Researchers Solve Ancient Mystery of Maya Calendar
The 819-day calendar used by ancient Mayans has long stumped researchers, but anthropologists from Tulane University may have finally deciphered its secrets.
Researchers long suspected the calendar followed astronomical events, specifically how long it takes a planet to appear in the same place in the night sky as seen from Earth, known as the synodic periods of planets. But, according to the study published in Ancient Mesoamerica, the cycles in the Maya calendar cover a much larger timeframe than scholars previously thought.

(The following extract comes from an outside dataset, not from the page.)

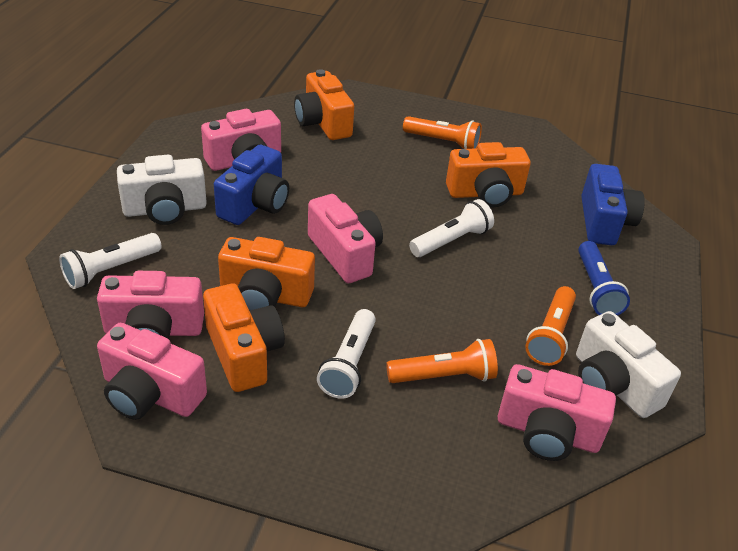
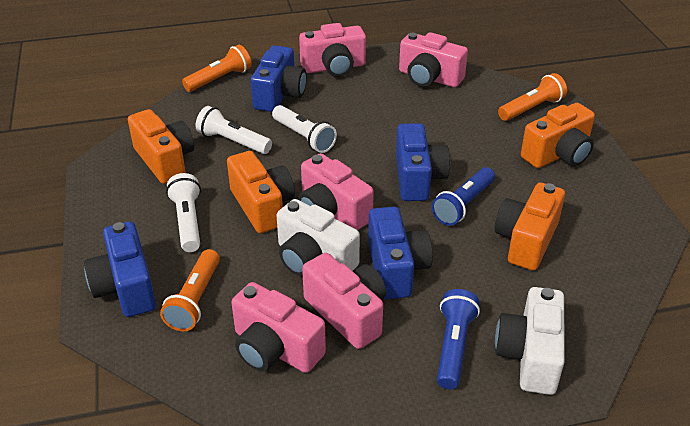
blue camera: [214,145,289,225] [581,164,645,245] = 2 -> [84,221,156,317] [251,45,307,112] [368,207,433,299] [396,123,450,201] = 4
blue flashlight: [578,241,630,316] = 1 -> [432,167,495,226] [437,289,480,389] = 2

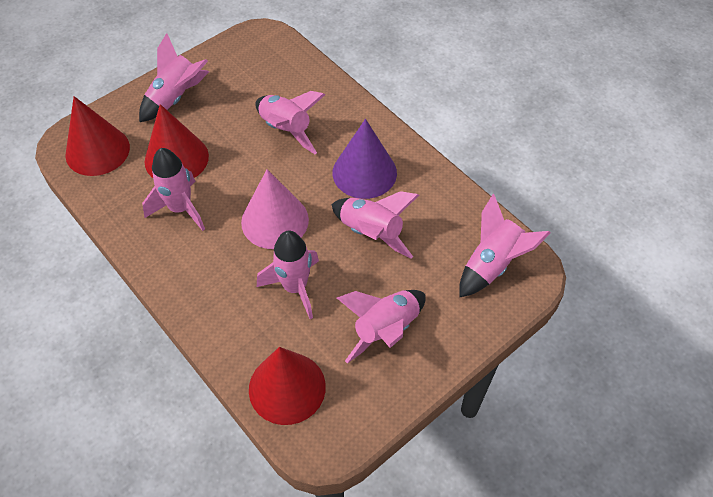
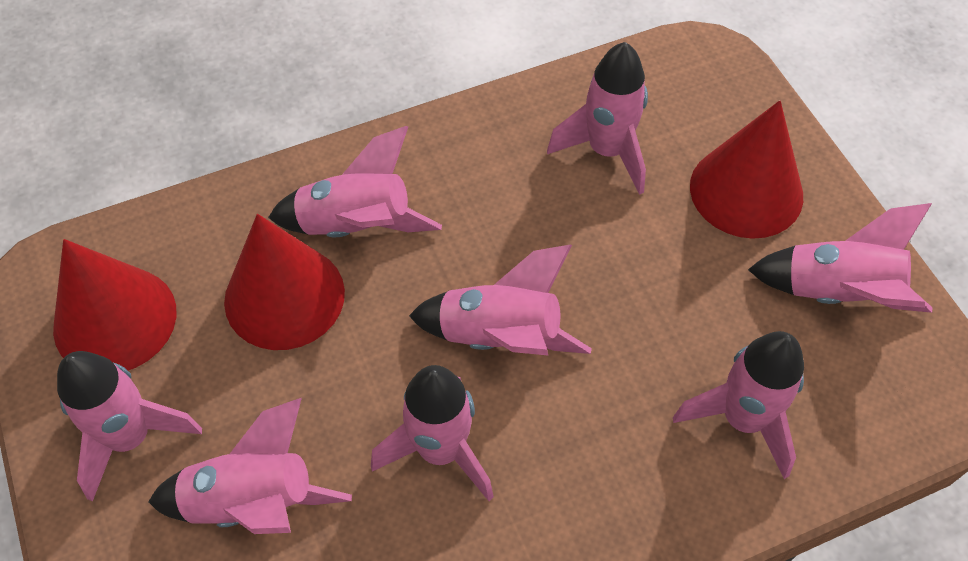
pink cone: [241,169,309,249] = 1 -> none = 0
pink rocket: [139,33,209,122] [142,148,205,231] [255,91,325,154] [257,230,319,319] [332,191,419,259] [337,290,426,363] [459,194,550,297] = 7 -> [57,351,202,502] [148,398,352,534] [268,126,442,238] [371,365,494,501] [409,245,592,355] [547,42,648,195] [673,331,804,479] [748,203,932,313] = 8
purple cone: [333,119,397,199] = 1 -> none = 0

"Although prior research has sought to show planetary connections for the 819-day count, its four-part, colour-directional scheme is too short to fit well with the synodic periods of the visible planets," wrote anthropologists John Linden, a Tulane alumnus, and Victoria Bricker, PhD, professor emerita at Tulane University School of Liberal Arts. "By increasing the calendar length to 20 periods of 819-days, a pattern emerges in which the synodic periods of all the visible planets commensurate with station points in the larger 819-day calendar."
Previously, researchers thought the calendar referred to four cycles of 819, but that time span didn't sync neatly with the synodic periods of all the planets that can be seen with the naked eye: Mercury, Venus, Mars, Jupiter, and Saturn. The researchers discovered it takes 20 cycles of 819 days, which is about 45 years, to align with the synodic periods of all visible planets.